Open MPI logo

Open MPI User's Mailing List Archives

  |   Home   |   Support   |   FAQ   |   all Open MPI User's mailing list

Subject: Re: [OMPI users] all2all algorithms
From: Jeff Squyres (jsquyres_at_[hidden])
Date: 2009-04-14 13:55:10


George can speak more definitively about this.

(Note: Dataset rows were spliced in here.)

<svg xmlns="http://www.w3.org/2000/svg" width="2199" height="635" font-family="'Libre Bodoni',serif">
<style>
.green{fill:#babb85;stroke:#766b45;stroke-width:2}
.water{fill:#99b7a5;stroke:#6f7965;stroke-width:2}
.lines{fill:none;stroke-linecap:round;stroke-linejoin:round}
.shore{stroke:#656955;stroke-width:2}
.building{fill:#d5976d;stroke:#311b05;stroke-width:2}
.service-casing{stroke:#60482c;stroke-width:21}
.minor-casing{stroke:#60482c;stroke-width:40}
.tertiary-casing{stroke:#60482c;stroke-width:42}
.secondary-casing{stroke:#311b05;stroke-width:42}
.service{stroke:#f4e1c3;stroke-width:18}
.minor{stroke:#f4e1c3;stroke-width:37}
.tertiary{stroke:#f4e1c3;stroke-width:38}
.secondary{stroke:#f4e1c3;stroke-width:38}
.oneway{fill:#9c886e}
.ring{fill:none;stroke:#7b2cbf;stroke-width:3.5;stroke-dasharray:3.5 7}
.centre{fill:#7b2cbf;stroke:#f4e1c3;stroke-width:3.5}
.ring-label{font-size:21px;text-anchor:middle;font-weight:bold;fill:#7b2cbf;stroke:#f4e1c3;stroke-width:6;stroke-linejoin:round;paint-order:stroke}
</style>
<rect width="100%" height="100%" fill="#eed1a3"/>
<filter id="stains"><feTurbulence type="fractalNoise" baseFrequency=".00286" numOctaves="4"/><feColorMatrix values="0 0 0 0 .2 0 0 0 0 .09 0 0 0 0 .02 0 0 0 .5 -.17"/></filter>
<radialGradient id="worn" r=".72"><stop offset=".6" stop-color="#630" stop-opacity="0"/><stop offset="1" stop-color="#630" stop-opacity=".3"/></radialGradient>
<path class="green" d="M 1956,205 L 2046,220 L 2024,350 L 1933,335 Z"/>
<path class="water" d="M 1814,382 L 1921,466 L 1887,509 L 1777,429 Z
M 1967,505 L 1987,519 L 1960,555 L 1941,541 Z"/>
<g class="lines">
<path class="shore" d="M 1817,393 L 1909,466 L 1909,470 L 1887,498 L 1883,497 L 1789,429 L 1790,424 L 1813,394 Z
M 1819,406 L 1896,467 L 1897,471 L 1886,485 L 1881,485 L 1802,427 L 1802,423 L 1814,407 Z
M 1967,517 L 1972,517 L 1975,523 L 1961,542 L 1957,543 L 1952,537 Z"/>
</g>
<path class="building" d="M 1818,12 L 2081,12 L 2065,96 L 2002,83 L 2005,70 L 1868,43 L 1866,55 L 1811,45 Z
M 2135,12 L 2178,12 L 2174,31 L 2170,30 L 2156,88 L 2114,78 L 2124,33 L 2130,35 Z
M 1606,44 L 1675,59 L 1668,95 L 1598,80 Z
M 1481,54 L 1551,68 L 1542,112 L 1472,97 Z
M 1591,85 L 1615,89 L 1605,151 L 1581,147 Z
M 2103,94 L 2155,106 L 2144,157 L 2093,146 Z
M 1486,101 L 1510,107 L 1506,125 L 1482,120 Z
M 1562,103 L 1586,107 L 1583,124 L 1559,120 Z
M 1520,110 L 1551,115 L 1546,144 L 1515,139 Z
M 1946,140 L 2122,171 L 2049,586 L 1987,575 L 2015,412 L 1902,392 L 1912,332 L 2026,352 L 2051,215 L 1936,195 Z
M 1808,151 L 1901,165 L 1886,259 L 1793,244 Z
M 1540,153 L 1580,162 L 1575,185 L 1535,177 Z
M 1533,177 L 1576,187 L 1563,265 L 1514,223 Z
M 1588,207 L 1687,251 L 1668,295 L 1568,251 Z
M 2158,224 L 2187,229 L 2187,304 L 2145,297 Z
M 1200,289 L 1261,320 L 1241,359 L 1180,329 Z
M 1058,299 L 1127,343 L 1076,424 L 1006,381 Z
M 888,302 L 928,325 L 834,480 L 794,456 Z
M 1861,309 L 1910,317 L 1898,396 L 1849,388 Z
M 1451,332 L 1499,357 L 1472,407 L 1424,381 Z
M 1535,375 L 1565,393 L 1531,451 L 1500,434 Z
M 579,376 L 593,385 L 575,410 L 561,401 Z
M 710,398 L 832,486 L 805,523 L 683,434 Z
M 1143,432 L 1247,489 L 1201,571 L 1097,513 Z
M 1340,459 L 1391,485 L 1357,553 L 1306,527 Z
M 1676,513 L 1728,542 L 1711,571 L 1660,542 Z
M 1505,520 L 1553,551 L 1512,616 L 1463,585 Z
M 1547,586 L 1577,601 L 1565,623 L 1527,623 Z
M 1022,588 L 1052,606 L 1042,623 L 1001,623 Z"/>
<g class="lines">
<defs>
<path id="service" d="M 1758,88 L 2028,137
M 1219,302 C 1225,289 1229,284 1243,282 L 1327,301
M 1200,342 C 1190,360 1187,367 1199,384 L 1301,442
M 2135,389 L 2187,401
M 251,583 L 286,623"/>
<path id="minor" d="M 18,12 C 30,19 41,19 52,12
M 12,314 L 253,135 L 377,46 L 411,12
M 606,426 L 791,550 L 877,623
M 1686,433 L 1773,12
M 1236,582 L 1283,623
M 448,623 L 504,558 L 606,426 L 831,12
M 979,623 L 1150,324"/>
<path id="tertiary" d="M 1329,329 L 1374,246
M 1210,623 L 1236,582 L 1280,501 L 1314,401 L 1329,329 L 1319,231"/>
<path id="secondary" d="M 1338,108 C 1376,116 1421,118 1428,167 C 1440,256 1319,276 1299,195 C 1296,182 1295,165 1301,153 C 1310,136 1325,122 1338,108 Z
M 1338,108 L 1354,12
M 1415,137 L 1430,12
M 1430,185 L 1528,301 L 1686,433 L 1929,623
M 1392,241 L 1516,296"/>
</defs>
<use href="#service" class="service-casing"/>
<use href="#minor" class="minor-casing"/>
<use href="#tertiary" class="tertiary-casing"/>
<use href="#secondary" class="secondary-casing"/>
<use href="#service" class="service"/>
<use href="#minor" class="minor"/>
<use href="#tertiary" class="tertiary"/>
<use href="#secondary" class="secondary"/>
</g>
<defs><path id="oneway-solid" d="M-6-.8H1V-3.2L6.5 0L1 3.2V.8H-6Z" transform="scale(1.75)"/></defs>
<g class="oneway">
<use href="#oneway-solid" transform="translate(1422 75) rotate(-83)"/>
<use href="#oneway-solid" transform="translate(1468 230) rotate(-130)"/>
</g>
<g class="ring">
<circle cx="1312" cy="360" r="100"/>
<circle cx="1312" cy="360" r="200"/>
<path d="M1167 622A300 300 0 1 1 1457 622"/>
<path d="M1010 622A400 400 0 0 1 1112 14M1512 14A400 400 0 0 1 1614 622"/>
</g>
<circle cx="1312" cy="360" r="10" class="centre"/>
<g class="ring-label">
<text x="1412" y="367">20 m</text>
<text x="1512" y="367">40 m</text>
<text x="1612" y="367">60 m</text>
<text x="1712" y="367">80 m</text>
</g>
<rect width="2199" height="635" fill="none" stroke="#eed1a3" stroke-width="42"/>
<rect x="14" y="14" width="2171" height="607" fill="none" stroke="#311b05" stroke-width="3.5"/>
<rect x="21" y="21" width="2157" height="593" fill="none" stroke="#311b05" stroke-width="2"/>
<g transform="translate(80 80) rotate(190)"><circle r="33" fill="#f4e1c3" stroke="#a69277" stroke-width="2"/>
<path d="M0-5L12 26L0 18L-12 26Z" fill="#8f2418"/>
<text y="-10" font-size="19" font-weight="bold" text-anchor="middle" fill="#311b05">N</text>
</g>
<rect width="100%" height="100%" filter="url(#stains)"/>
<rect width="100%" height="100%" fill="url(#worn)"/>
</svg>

In general, our "tuned" coll component (plugin) does exactly these
kinds of determinations to figure out which algorithm to use at
runtime. Not only are communicator process counts involved, but also
size of message is considered. I count 5 different all2all algorithms
in our tuned module (but George will have to speak about how each one
is chosen). U. Tennessee published some papers on their method; they
basically hard-coded minimized selection tables based on oodles of
runs and empirical data.

If you'd like to look at the code, it's here in the tree:

     https://svn.open-mpi.org/source/xref/ompi_1.3/ompi/mca/coll/tuned/coll_tuned_alltoall.c
     (v1.3 release branch)

     https://svn.open-mpi.org/source/xref/ompi-trunk/ompi/mca/coll/tuned/coll_tuned_alltoall.c
     (development trunk)

I don't think there's much difference between the two, but they can
drift since v1.3 is the release branch and the trunk is active
development.

On Apr 12, 2009, at 3:20 PM, Tom Rosmond wrote:

> I am curious about the algorithm(s) used in the OpenMPI
> implementations
> of the all2all and all2allv. As many of you know, there are alternate
> algorithms for all2all type operations, such as that of Plimpton, et
> al
> (2006), that basically exchange latency costs for bandwidth costs,
> which
> pays big dividends for large processor numbers, e.g. 100's or 1000's.
> Does OpenMPI, or any other MPI distributions, test for processor count
> and switch to such an all2all algorithm at some point? I realize the
> switchover point would be very much a function of the architecture,
> and
> so could be a risky decision in some cases. Nevertheless, has it been
> considered?
>

-- 
Jeff Squyres
Cisco Systems